• _PROBLEM_
Output each of the rows below verbatim, leaving out the pictures.

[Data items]
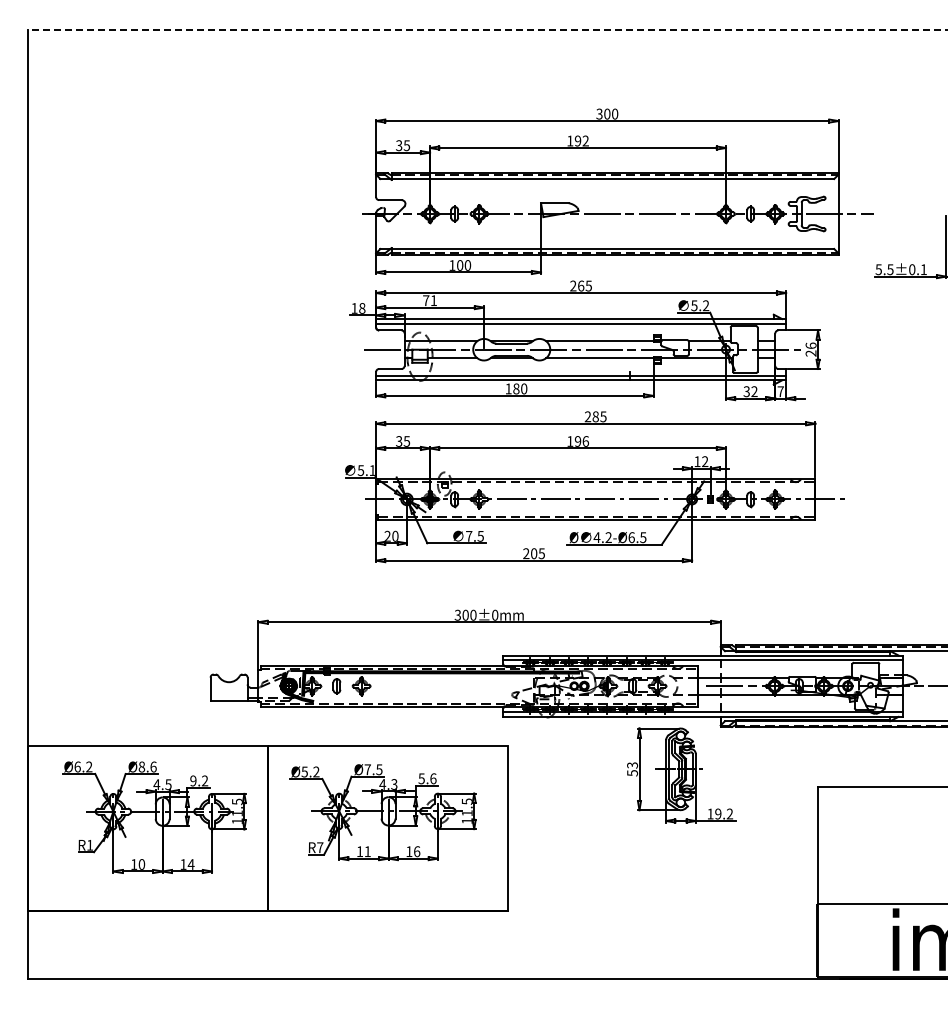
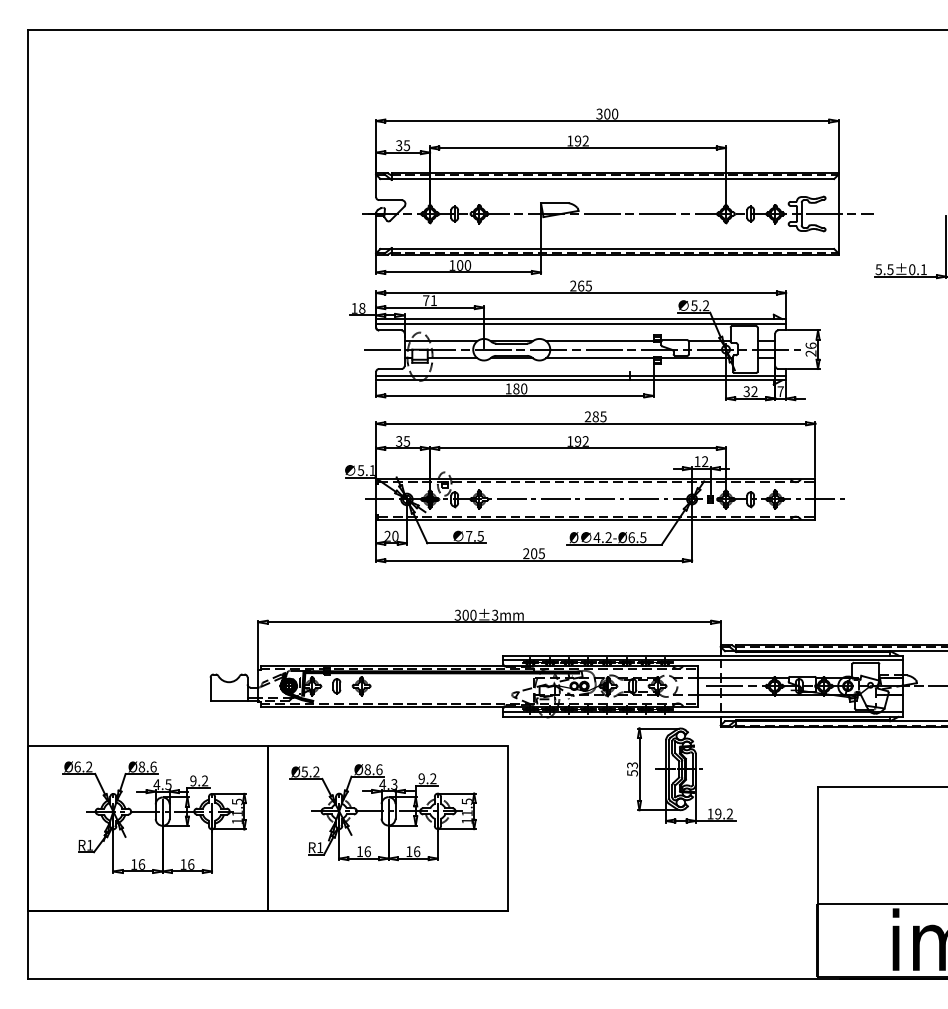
line at (488, 30): dashed -> solid
text at (585, 441): 196 -> 192
text at (495, 615): 300±0mm -> 300±3mm
text at (373, 769): Ø7.5 -> Ø8.6
text at (427, 778): 5.6 -> 9.2
text at (320, 847): R7 -> R1
text at (367, 851): 11 -> 16
text at (141, 864): 10 -> 16
text at (190, 864): 14 -> 16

• _WORKED ANSWER_
line at (488, 30): dashed -> solid
text at (585, 441): 196 -> 192
text at (495, 615): 300±0mm -> 300±3mm
text at (373, 769): Ø7.5 -> Ø8.6
text at (427, 778): 5.6 -> 9.2
text at (320, 847): R7 -> R1
text at (367, 851): 11 -> 16
text at (141, 864): 10 -> 16
text at (190, 864): 14 -> 16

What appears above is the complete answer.